# My loco weathering attempt



## Theamazingswal (Dec 14, 2017)

I tried my hand at weathering about 7 years ago. I thought I'd be a little different though. I know the guy shouldn't be welding near the fueling pad but in real life where I got the idea from there was an engine house over the pit. He would have been welding inside. 









George


----------



## Gramps (Feb 28, 2016)

Fantastic job on the Geep! :appl:


----------



## Magic (Jan 28, 2014)

That's a very nice looking loco in a very nice looking scene.
Well done.

Magic


----------



## time warp (Apr 28, 2016)

Impressive. Great detail and use of color.


----------



## Theamazingswal (Dec 14, 2017)

Thanks Gramps, Time Wrap and Magic. Forty years ago I use to be the day hostler in Brewster, NY. When a engine came in the first thing they did was open all doors and check the oil, engine coolant etc.


----------



## Fire21 (Mar 9, 2014)

Dataset section:
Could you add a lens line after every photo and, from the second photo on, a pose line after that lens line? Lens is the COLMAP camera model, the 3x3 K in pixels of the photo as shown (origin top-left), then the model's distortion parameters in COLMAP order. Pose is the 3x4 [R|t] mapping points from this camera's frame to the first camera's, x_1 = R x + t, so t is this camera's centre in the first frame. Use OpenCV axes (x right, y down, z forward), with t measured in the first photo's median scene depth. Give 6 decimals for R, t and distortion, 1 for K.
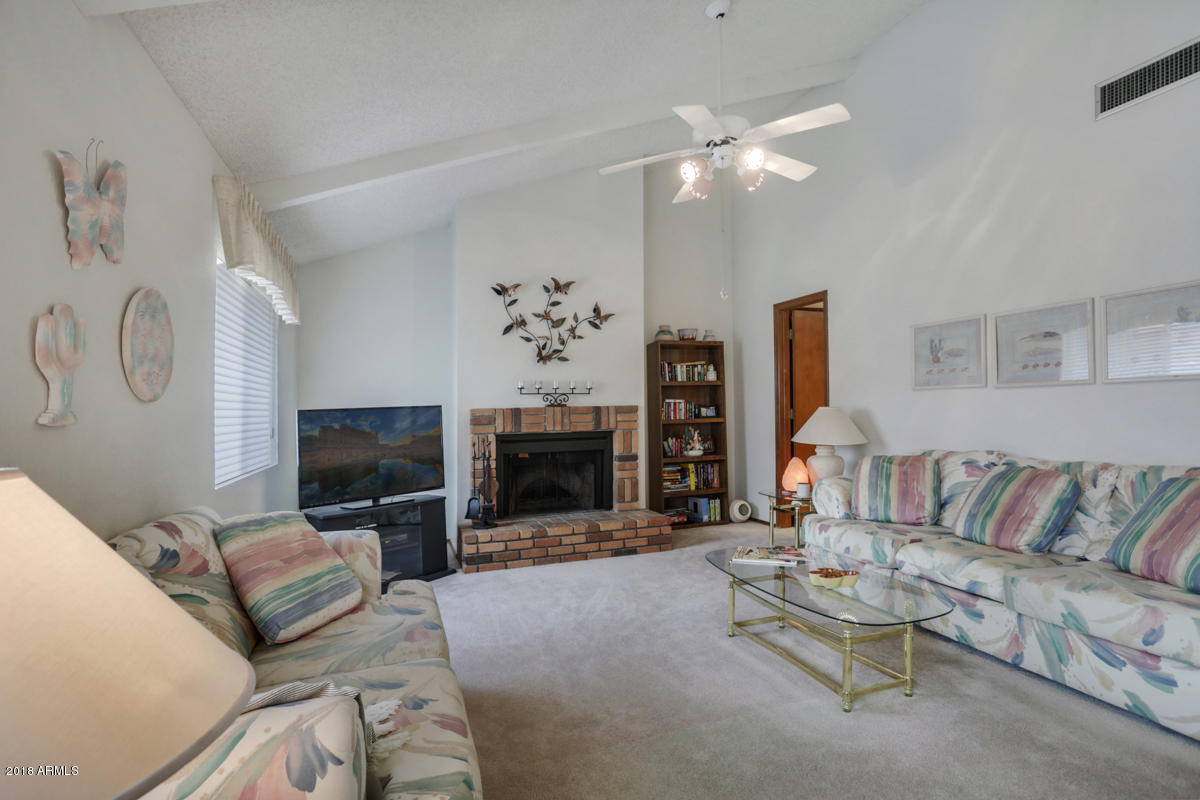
lens RADIAL K [[632.8, 0, 615.5], [0, 632.8, 398.8], [0, 0, 1]] dist [0.000671, 0.002168]
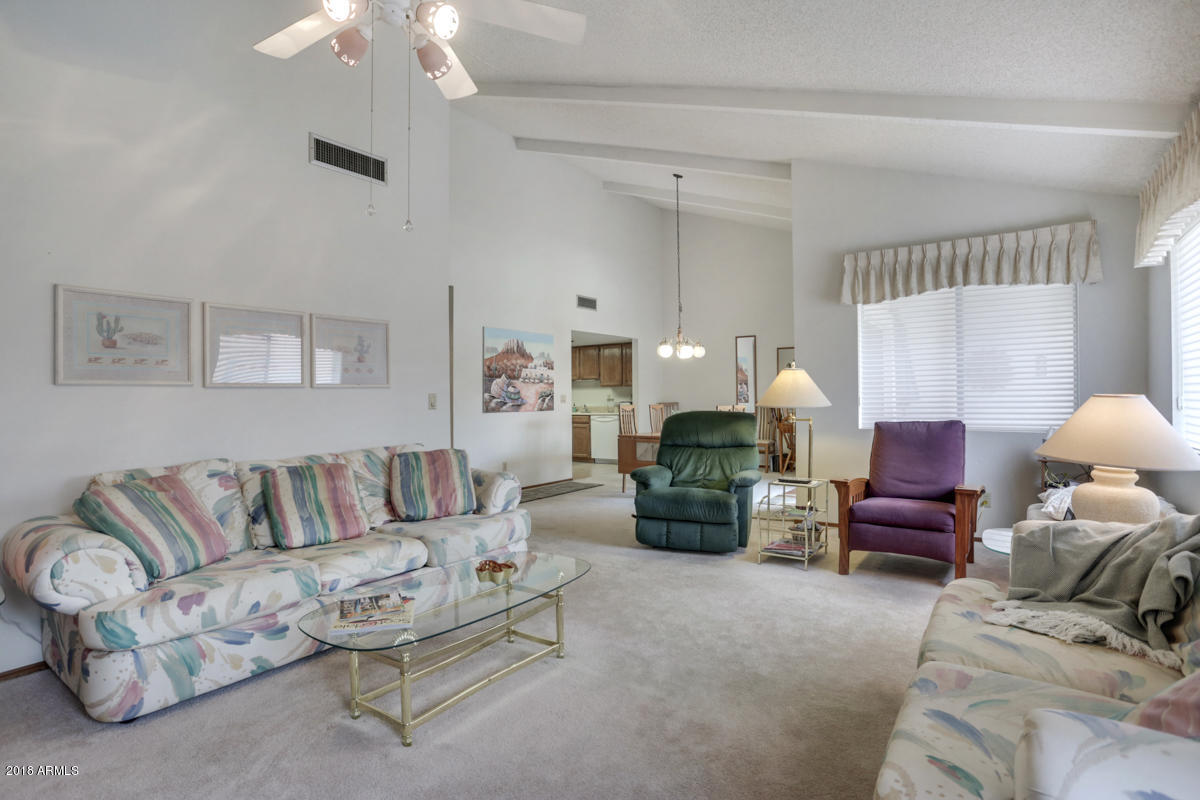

Exercise set:
A – Do these statements agree with the weathering thread? Answer yes or no for each, and quote the deciding words. (i) The poster first tried weathering about seven years before posting. (ii) In the real-life scene behind the idea, an engine house stood over the pit. (iii) The poster once worked as the night hostler in Brewster, NY.
B – In the weathering thread, write out the passage starting with "## time warp" and going on through "engine coolant etc.".
Work from the weathering thread alone.

Written responses:
A –
(i) Yes: "I tried my hand at weathering about 7 years ago."
(ii) Yes: "there was an engine house over the pit."
(iii) No: "Forty years ago I use to be the day hostler in Brewster, NY."

B –
## time warp (Apr 28, 2016)

Impressive. Great detail and use of color.


----------



## Theamazingswal (Dec 14, 2017)

Thanks Gramps, Time Wrap and Magic. Forty years ago I use to be the day hostler in Brewster, NY. When a engine came in the first thing they did was open all doors and check the oil, engine coolant etc.